Der Westen profitiert von seiner Wirtschaftskraft und blickt mit Verachtung herab auf die Länder in Osteuropa, in denen nicht Schlagworte wie »Multikulti«, »Säkularismus« und »Homoehe« hoch im Kurs stehen, sondern traditionell konservative Begriffe wie Vaterland, Kirche und Familie.
Für Wladimir Putin ist dieser Teil gepredigter Identitätspolitik des Westens reine Arroganz: »Die westlichen Ansichten sind mit den Interessen der überwältigenden Mehrheit unserer Bevölkerung in Konflikt geraten.

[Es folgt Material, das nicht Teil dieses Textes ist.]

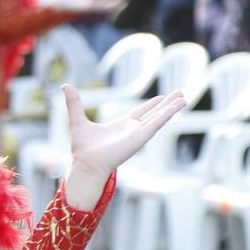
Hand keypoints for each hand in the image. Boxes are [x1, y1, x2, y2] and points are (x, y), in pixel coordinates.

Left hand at [60, 84, 186, 208]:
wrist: (85, 164)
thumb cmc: (81, 148)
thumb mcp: (77, 120)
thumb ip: (74, 103)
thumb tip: (65, 86)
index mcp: (122, 126)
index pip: (141, 113)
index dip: (152, 105)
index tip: (163, 97)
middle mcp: (132, 130)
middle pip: (154, 114)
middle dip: (167, 104)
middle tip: (181, 94)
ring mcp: (138, 134)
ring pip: (159, 118)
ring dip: (171, 108)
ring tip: (185, 98)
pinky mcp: (140, 138)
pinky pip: (156, 124)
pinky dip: (167, 115)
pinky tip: (177, 106)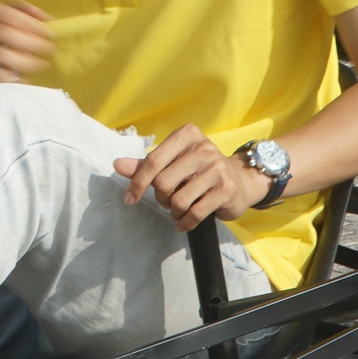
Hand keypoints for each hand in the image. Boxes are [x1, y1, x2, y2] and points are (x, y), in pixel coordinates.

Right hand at [0, 0, 52, 88]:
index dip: (27, 20)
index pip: (1, 12)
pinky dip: (8, 76)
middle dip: (28, 41)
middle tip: (48, 49)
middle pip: (0, 33)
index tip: (48, 30)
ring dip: (22, 61)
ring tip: (39, 64)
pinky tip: (21, 77)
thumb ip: (16, 10)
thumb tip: (46, 17)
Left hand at [116, 125, 267, 230]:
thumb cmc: (199, 170)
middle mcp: (204, 148)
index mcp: (186, 135)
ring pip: (178, 200)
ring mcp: (217, 168)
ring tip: (178, 210)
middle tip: (166, 201)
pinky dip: (184, 223)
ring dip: (173, 212)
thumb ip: (145, 164)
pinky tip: (184, 223)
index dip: (137, 182)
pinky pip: (195, 213)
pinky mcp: (226, 190)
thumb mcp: (173, 162)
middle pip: (163, 182)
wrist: (240, 181)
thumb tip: (117, 165)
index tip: (130, 198)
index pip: (153, 160)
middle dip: (160, 198)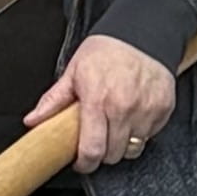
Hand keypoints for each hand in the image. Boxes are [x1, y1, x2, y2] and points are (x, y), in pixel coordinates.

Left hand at [37, 34, 175, 171]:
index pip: (92, 150)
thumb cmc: (108, 50)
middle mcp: (124, 108)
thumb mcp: (74, 71)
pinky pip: (150, 136)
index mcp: (98, 101)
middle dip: (102, 153)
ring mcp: (146, 110)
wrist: (143, 33)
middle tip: (98, 138)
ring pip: (133, 149)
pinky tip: (133, 116)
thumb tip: (33, 120)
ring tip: (116, 126)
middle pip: (113, 155)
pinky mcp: (163, 109)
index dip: (85, 163)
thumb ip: (54, 100)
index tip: (82, 161)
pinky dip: (141, 132)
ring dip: (122, 144)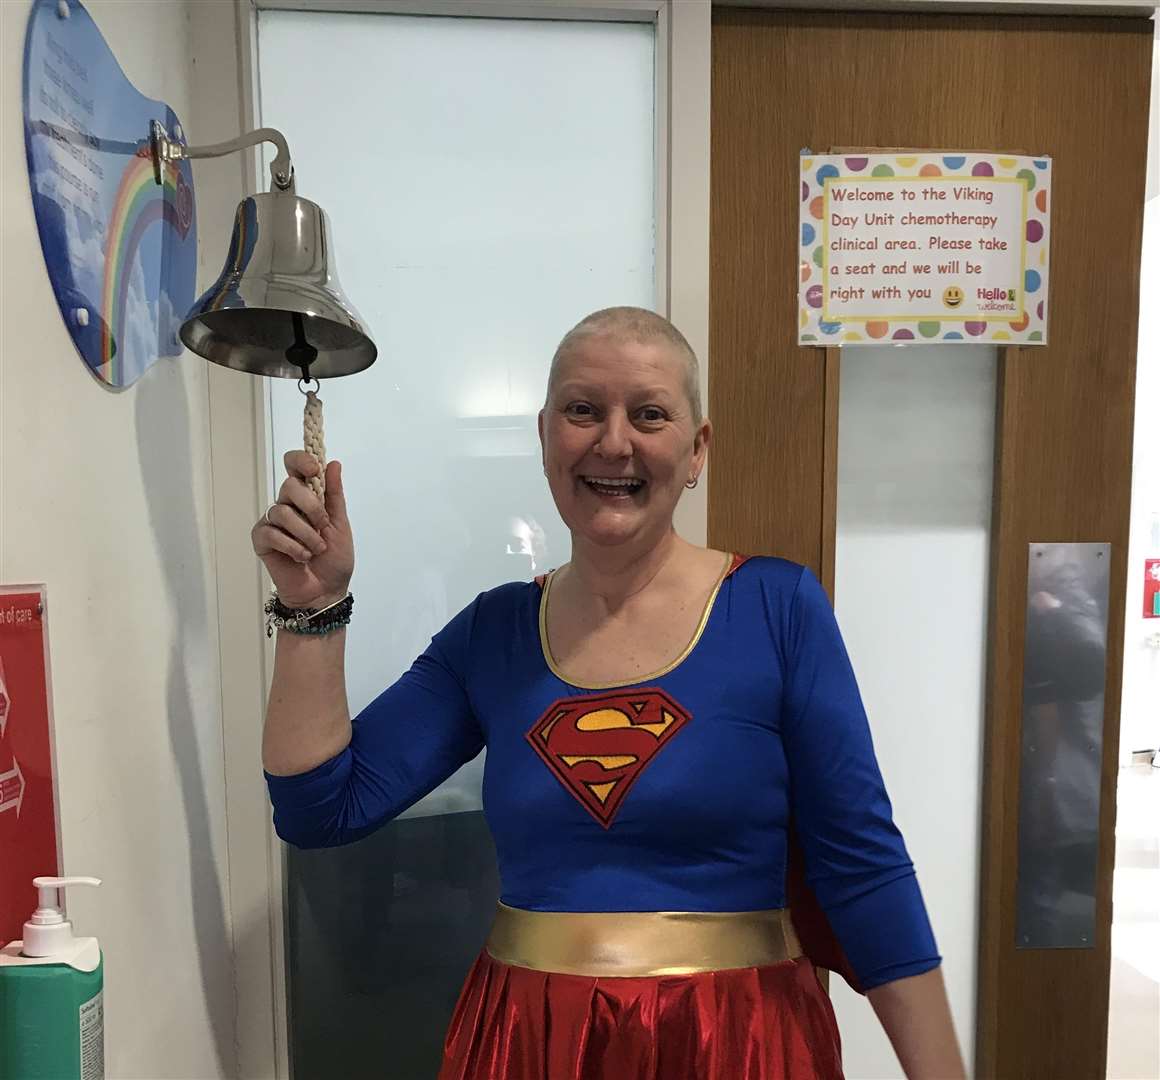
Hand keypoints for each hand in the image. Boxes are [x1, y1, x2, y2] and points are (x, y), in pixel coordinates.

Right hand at [252, 452, 353, 608]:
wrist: (326, 591)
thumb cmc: (334, 560)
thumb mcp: (340, 524)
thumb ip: (334, 495)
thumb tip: (333, 463)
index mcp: (307, 498)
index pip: (294, 467)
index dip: (301, 461)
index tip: (314, 469)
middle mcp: (287, 506)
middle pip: (289, 486)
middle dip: (311, 506)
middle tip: (323, 526)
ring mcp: (272, 522)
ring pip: (282, 511)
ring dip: (305, 533)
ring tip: (316, 550)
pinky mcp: (262, 540)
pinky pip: (271, 532)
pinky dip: (292, 546)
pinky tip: (301, 557)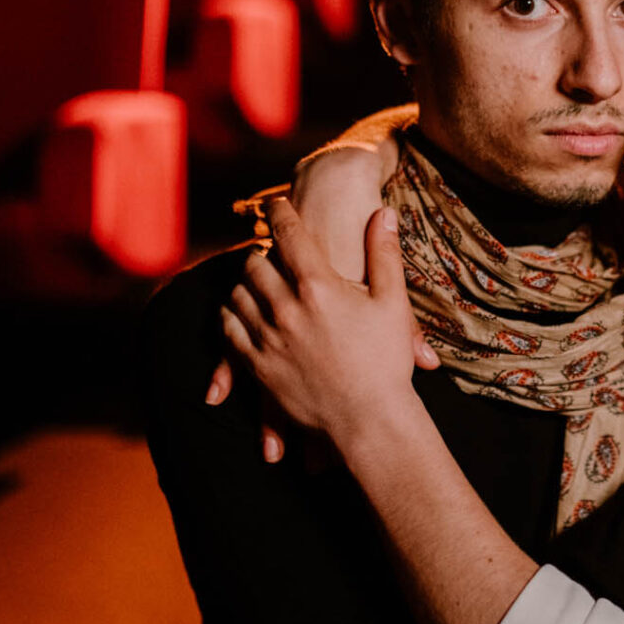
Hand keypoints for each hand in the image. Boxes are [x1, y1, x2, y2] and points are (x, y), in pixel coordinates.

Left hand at [205, 136, 431, 450]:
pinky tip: (241, 313)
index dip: (280, 211)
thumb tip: (382, 212)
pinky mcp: (257, 367)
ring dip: (245, 284)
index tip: (275, 201)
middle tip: (268, 249)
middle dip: (261, 252)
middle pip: (255, 264)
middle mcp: (286, 308)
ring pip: (237, 295)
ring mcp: (268, 338)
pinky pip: (229, 331)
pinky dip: (231, 316)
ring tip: (256, 281)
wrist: (370, 422)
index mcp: (319, 287)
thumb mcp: (393, 303)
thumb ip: (384, 253)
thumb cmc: (386, 362)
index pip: (288, 234)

Nehmen Sie die traditionellen Werte. Wir haben keine Probleme mit LGBT-Personen. Gott bewahre, lass sie leben, wie sie wollen. Aber das darf nicht die Kultur, die Traditionen und die traditionellen Familienwerte von Millionen von Menschen, die die Grundgesamtheit bilden, überschatten.«
Viele der Rezepte, die Berlin und Brüssel dem Rest Europas verschreiben und zu denen es in der Merkel’schen Diktion »keine Alternative« gibt, entspringen westlichen Überlegenheitsvorstellungen. Sie sind alles andere als von Verständnis oder gar Einfühlung in fremde Welten geleitet. Unwashed natives nannten die Engländer zur Zeit des British Empire jene Untertanen etwa in Indien, die sich gegen die verordnete Übernahme des englischen Lebensstils zur Wehr setzten.